Several variables in the Sashelp.Heart data set contain missing values. The table shows the correlations (top of each row) and the number of nonmissing values (bottom of each row) that are used to compute each correlation. The default handling of missing values in PROC CORR is pairwise exclusion, which is why different cells in the table report different numbers of nonmissing values.

The same computation in SAS/IML

This article was motivated by a question that a SAS customer asked on a discussion forum. The question was "How can you do this computation in SAS/IML?" The customer noted that the CORR function in SAS/IML accepts only a single data matrix.

Nevertheless, you can use the CORR function for this computation because the pairwise correlations that you want are a submatrix of the full correlation matrix. That means that you can compute the full correlation matrix (with pairwise exclusion of missing values) and use array indices to extract the relevant submatrix, as follows:

proc iml;
varNames = {"AgeCHDDiag" "Height" "Weight" "MRW"};
withNames = {"Diastolic" "Systolic" "Cholesterol"};
names = varNames || withNames;
use Sashelp.Heart;        
read all var names into X;               /* read VAR and WITH variables */
close;
 
corr = corr(X, "pearson", "pairwise");   /* compute for correlations */
vIdx = loc( element(names, varNames) );  /* columns of 1st set of variables */
wIdx = loc( element(names, withNames) ); /* columns of 2nd set of variables */
withCorr = corr[wIdx, vIdx];             /* extract submatrix */
print withcorr[r=withNames c=varNames];
t_corrwith2

Notice that the column indices for the VAR and WITH variables are computed by using the LOC-ELEMENT technique, although for this example the columns are simply 1:4 and 5:7. The correlations are the same as were produced by PROC CORR.

However, you might be concerned that we are doing more work than is necessary. The CORR function computes the entire 7x7 matrix of correlations, which requires computing 28 pairwise correlations, when all we really need is 12. The computation is even less efficient if the VAR and WITH lists are vastly different in size, such as one variable in the first list and six in the second.

To be more efficient, you might want to compute only the correlations that you really need.

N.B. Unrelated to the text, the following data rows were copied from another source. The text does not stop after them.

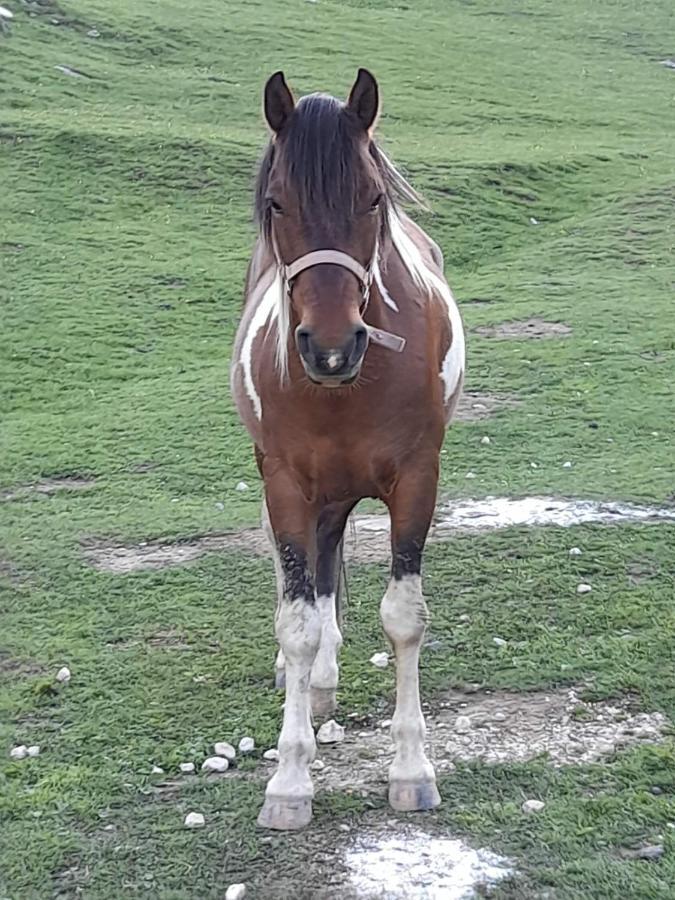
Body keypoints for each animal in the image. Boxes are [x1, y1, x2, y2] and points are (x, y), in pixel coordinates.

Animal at [231, 70, 464, 828]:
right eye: (277, 202)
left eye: (372, 198)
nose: (331, 348)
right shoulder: (284, 484)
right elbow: (297, 621)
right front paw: (289, 779)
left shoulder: (418, 479)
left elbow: (403, 618)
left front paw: (412, 769)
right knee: (303, 582)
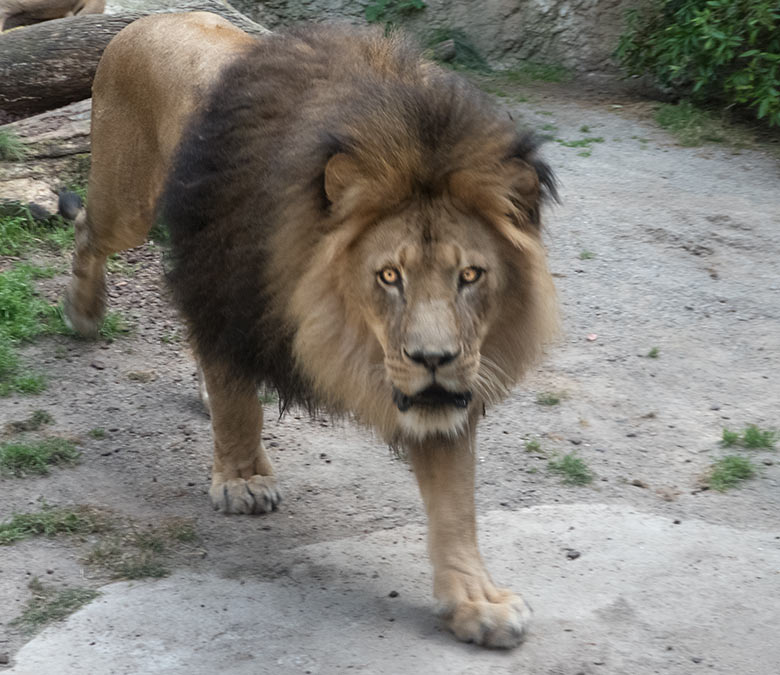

The following module computes only the pairwise correlations that you specify:

/* Compute correlations between groups of variables. Use pairwise exclusion 
   of missing values. Specify the data matrix X and indices for the 
   columns that correspond to the VAR and WITH variables. */
start CorrWith(X, varIdx, withIdx, method="Pearson");
   withCorr = j(ncol(withIdx), ncol(varIdx));
   do i = 1 to ncol(withIdx);
      w = withIdx[i];               /* column for WITH var */
      do j = 1 to ncol(varIdx);
         v = varIdx[j];             /* column for VAR var */
         withCorr[i,j] = corr(X[,v||w], method, "pairwise")[1,2];
      end;
   end;
   return(withCorr);
finish;
 
withCorr = CorrWith(X, vIdx, wIdx);
print withcorr[r=withNames c=varNames];

The output is identical to the previous output, and is not shown.

Share

About Author

Rick Wicklin

Distinguished Researcher in Computational Statistics

Rick Wicklin, PhD, is a distinguished researcher in computational statistics at SAS and is a principal developer of SAS/IML software. His areas of expertise include computational statistics, simulation, statistical graphics, and modern methods in statistical data analysis. Rick is author of the books Statistical Programming with SAS/IML Software and Simulating Data with SAS.

2 Comments

  1. Dear Sir,
    I have four systems with different practices, i want to calculate the correlation between the variables for each group separately. just to identify what is going in each system. how i can perform this in sas?

    • Rick Wicklin

      Use the BY statement to analyze each system separately. For example:

      
      proc corr data=Have;
      by System;
      var x1-x5;
      run;
      

      If that doesn't answer your question, post your question to the SAS Support Communities.